Task instructions: Update the lines from the one containing "末はリラックス効果抜群のミントハ" through the one containing "カフェで定番の炭酸ミントウォータ" by replacing "ハーブオイル" with "オリーブオイル" and changing nothing else. Return only those lines.

──────

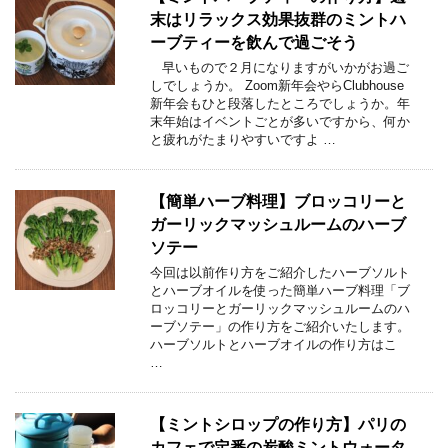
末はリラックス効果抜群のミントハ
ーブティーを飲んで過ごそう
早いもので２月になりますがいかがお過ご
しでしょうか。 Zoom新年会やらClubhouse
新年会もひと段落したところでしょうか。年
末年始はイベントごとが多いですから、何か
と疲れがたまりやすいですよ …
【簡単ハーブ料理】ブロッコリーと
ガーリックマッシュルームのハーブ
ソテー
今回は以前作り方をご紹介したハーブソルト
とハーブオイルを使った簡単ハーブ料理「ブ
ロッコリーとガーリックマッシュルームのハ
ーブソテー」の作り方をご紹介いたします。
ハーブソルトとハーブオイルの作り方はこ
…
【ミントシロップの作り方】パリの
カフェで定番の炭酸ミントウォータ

──────

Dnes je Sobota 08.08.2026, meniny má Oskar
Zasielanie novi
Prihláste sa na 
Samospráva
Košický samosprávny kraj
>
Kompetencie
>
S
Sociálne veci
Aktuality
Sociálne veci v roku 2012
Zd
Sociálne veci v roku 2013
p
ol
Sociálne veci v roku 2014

──────

Response to the exercise:
末はリラックス効果抜群のミントハ
ーブティーを飲んで過ごそう
早いもので２月になりますがいかがお過ご
しでしょうか。 Zoom新年会やらClubhouse
新年会もひと段落したところでしょうか。年
末年始はイベントごとが多いですから、何か
と疲れがたまりやすいですよ …
【簡単ハーブ料理】ブロッコリーと
ガーリックマッシュルームのハーブ
ソテー
今回は以前作り方をご紹介したハーブソルト
とオリーブオイルを使った簡単ハーブ料理「ブ
ロッコリーとガーリックマッシュルームのハ
ーブソテー」の作り方をご紹介いたします。
ハーブソルトとオリーブオイルの作り方はこ
…
【ミントシロップの作り方】パリの
カフェで定番の炭酸ミントウォータ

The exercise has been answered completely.